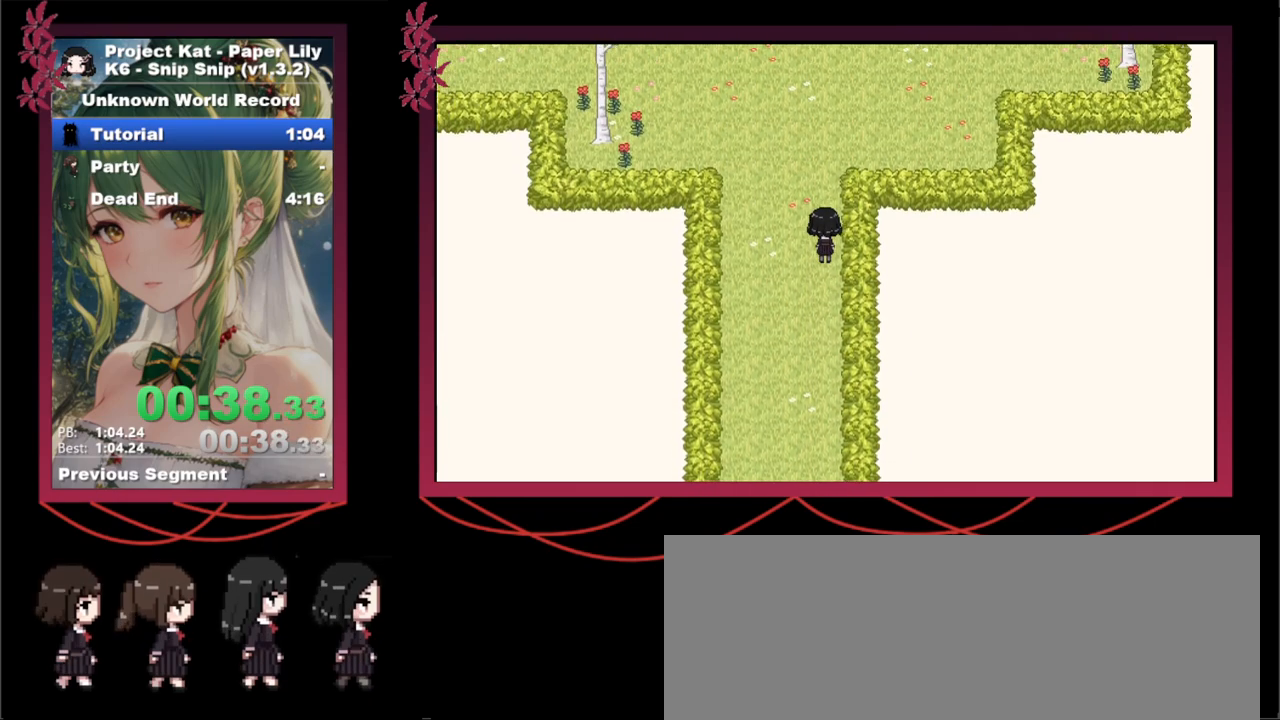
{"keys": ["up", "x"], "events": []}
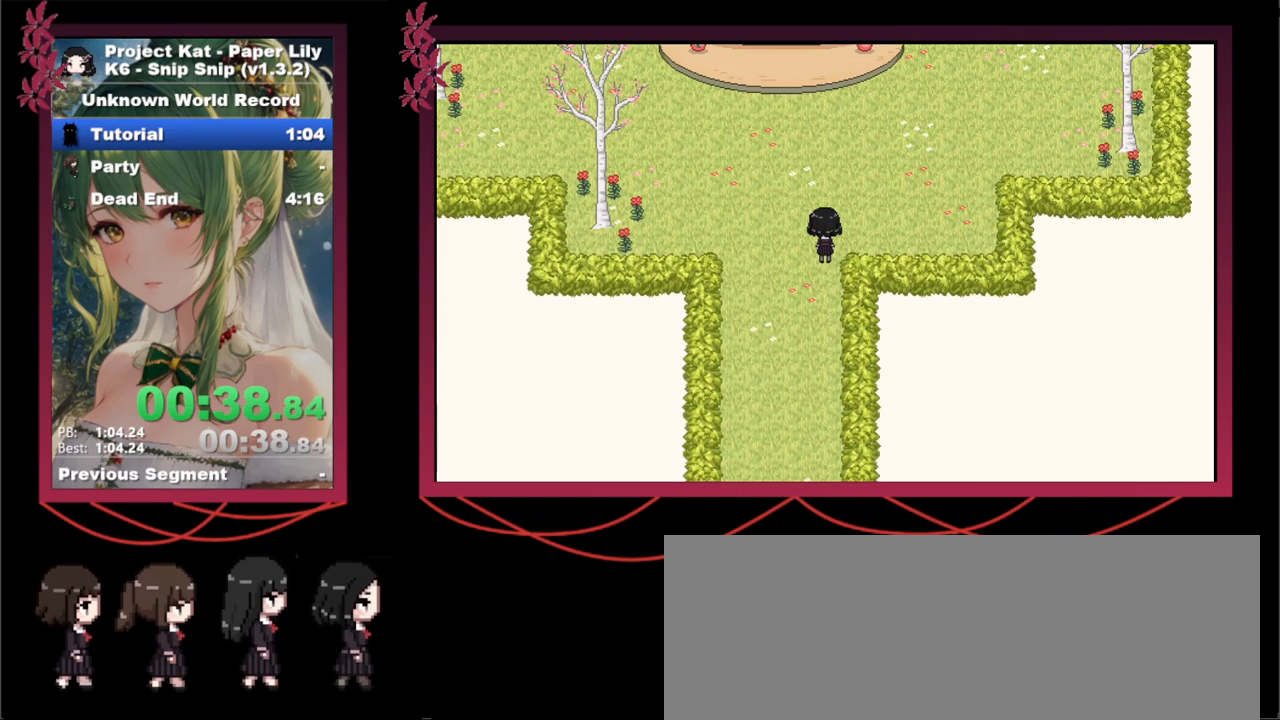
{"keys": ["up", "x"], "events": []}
---
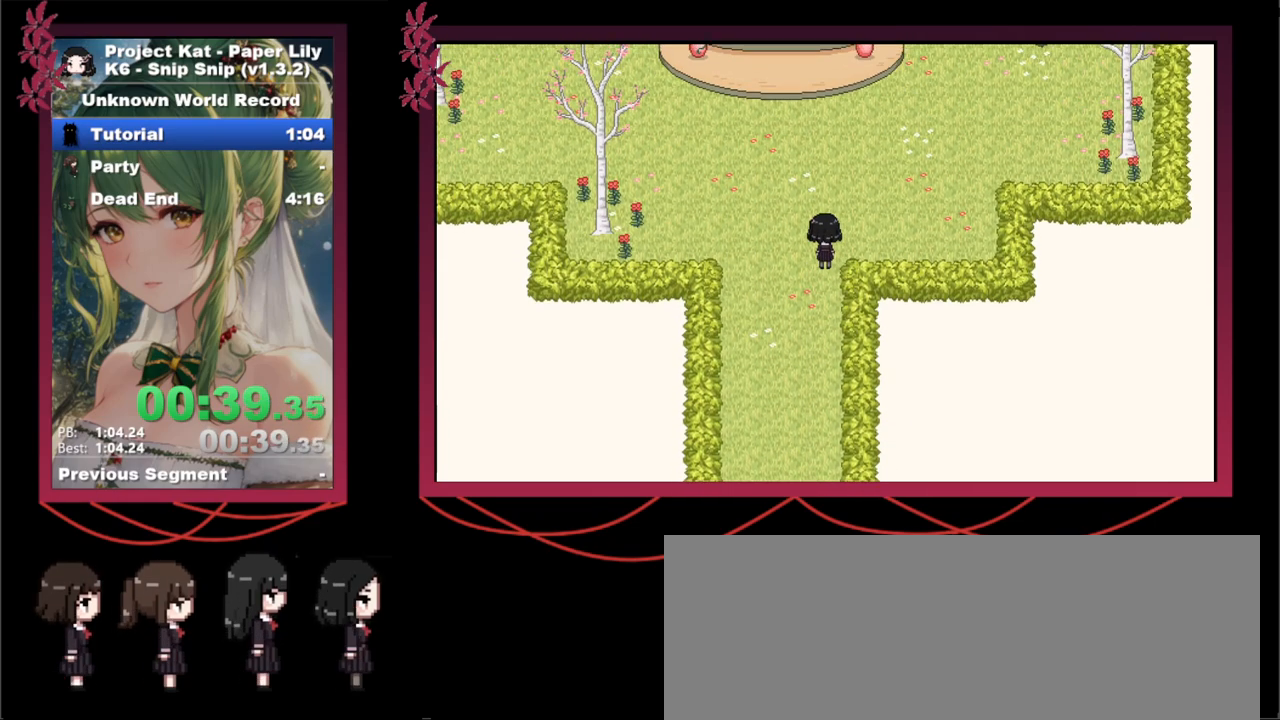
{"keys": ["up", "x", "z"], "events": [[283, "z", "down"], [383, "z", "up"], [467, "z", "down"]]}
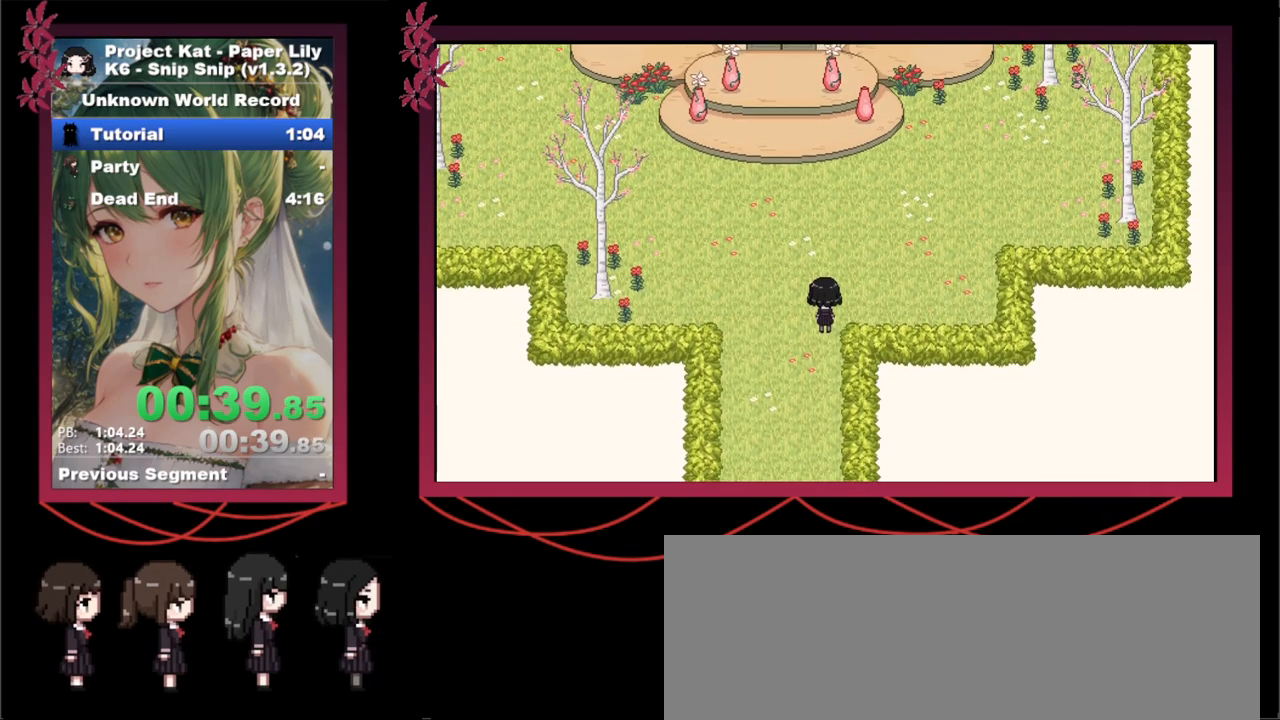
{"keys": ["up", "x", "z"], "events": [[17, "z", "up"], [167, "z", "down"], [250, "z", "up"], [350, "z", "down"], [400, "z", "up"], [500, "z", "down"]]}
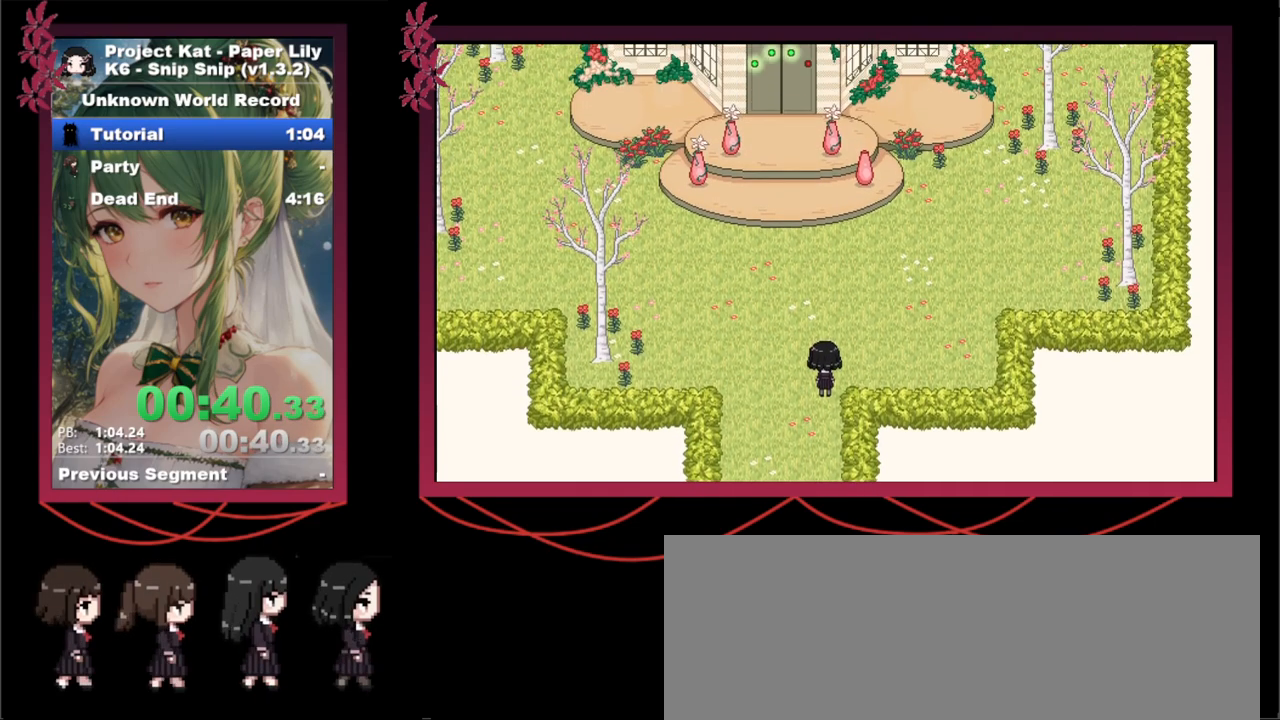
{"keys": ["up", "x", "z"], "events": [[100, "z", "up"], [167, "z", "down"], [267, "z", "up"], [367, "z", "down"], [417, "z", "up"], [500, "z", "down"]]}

Task brief = For this exercise, find all lines in the records containing the word "down" and copy them.

Solution to this exercise =
{"keys": ["up", "x", "z"], "events": [[283, "z", "down"], [383, "z", "up"], [467, "z", "down"]]}
{"keys": ["up", "x", "z"], "events": [[17, "z", "up"], [167, "z", "down"], [250, "z", "up"], [350, "z", "down"], [400, "z", "up"], [500, "z", "down"]]}
{"keys": ["up", "x", "z"], "events": [[100, "z", "up"], [167, "z", "down"], [267, "z", "up"], [367, "z", "down"], [417, "z", "up"], [500, "z", "down"]]}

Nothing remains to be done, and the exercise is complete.